By FilmStew Staff Report

Teaming up with his old friend John Kerry, documentary filmmaker George Butler will produce and direct the biopic Tour of Duty, centering on the life of the Democratic presidential candidate. Butler began working on the project in 2003 and hopes to have it ready to hit theaters during the Labor Day holiday 2004, just in time for the presidential election.

Based on the Douglas Brinkley book of the same name, Tour follows Kerry as he served a Navy tour in Vietnam, came home and rallied for peace by becoming a spokesperson for the Vietnam Veterans Against the War and then successfully ran for the Senate in 1984. Kerry is cooperating with the film, which will feature both new interviews as well as archived footage. The film is being made outside the campaign, however, and the Democratic Party will have no creative input.
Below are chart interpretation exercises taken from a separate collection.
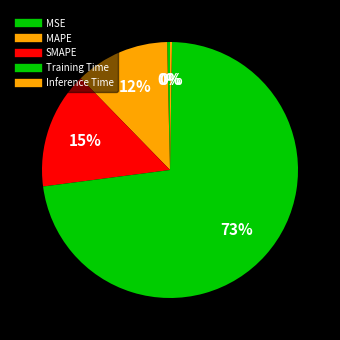

Is it true that MAPE is 4% of the pie?

False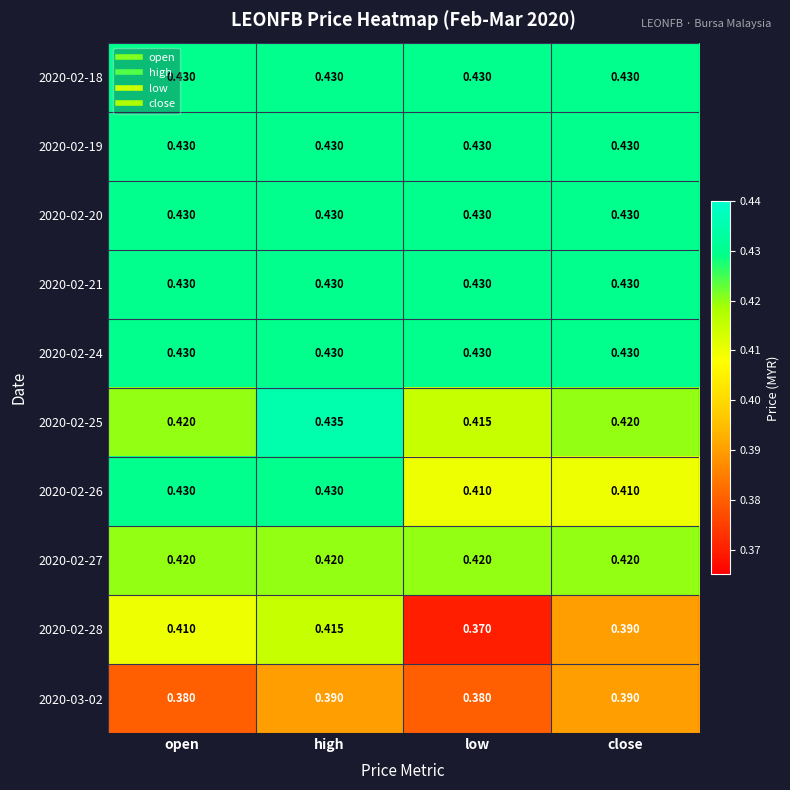

At which label does 2020-02-28 reach its minimum?

low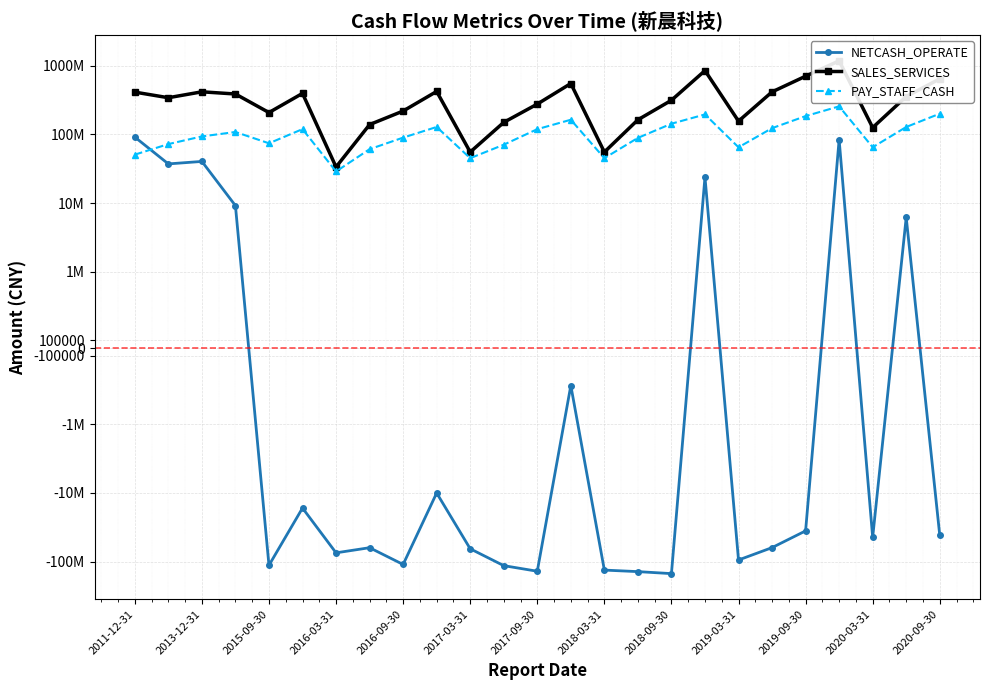

Does the chart display data point markers on the line(s)?

Yes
Kerry and Butler first met over 40 years ago and have been friends and colleagues ever since. When Kerry ran for Congress in 1969, Butler served as his press secretary. They also worked together on The New Soldier, the controversial 1971 book about Vietnam veterans.

Butler, who is holding off on trying to make a distribution deal until the completion of the film, may be best known for directing the documentary Pumping Iron, which followed the quest of the then-unknown Arnold Schwarzenegger to win another Mr. Olympia contest. Butler also recently directed The Endurance: Shackleton's Legendary Antarctic Expedition."